Raw data:
:::
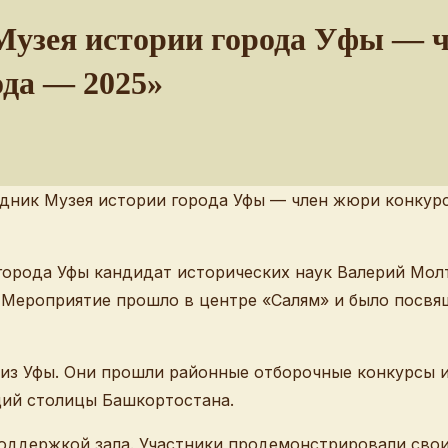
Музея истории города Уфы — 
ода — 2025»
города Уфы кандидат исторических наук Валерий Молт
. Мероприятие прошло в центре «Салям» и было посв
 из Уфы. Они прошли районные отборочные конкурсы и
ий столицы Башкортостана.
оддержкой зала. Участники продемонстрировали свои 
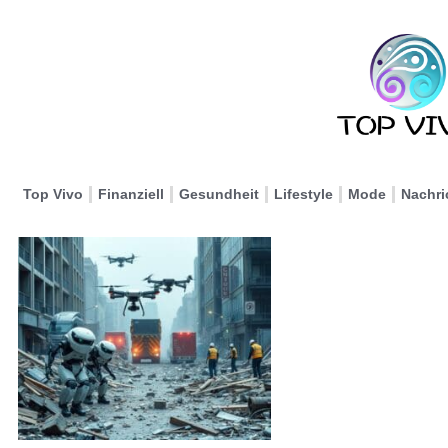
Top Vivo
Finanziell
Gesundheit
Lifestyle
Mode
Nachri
:::
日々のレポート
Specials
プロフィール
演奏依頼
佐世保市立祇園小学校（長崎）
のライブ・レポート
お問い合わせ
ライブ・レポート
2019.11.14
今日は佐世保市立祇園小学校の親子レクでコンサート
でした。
:::
Assignment: Can you arrange the stretch of the material above, from the line containing "Музея истории города Уфы —" through the line containing "оддержкой зала. Участники", as a numbered list with blank lines left out?

Exercise response:
1. Музея истории города Уфы — 
2. ода — 2025»
3. города Уфы кандидат исторических наук Валерий Молт
4. . Мероприятие прошло в центре «Салям» и было посв
5.  из Уфы. Они прошли районные отборочные конкурсы и
6. ий столицы Башкортостана.
7. оддержкой зала. Участники продемонстрировали свои 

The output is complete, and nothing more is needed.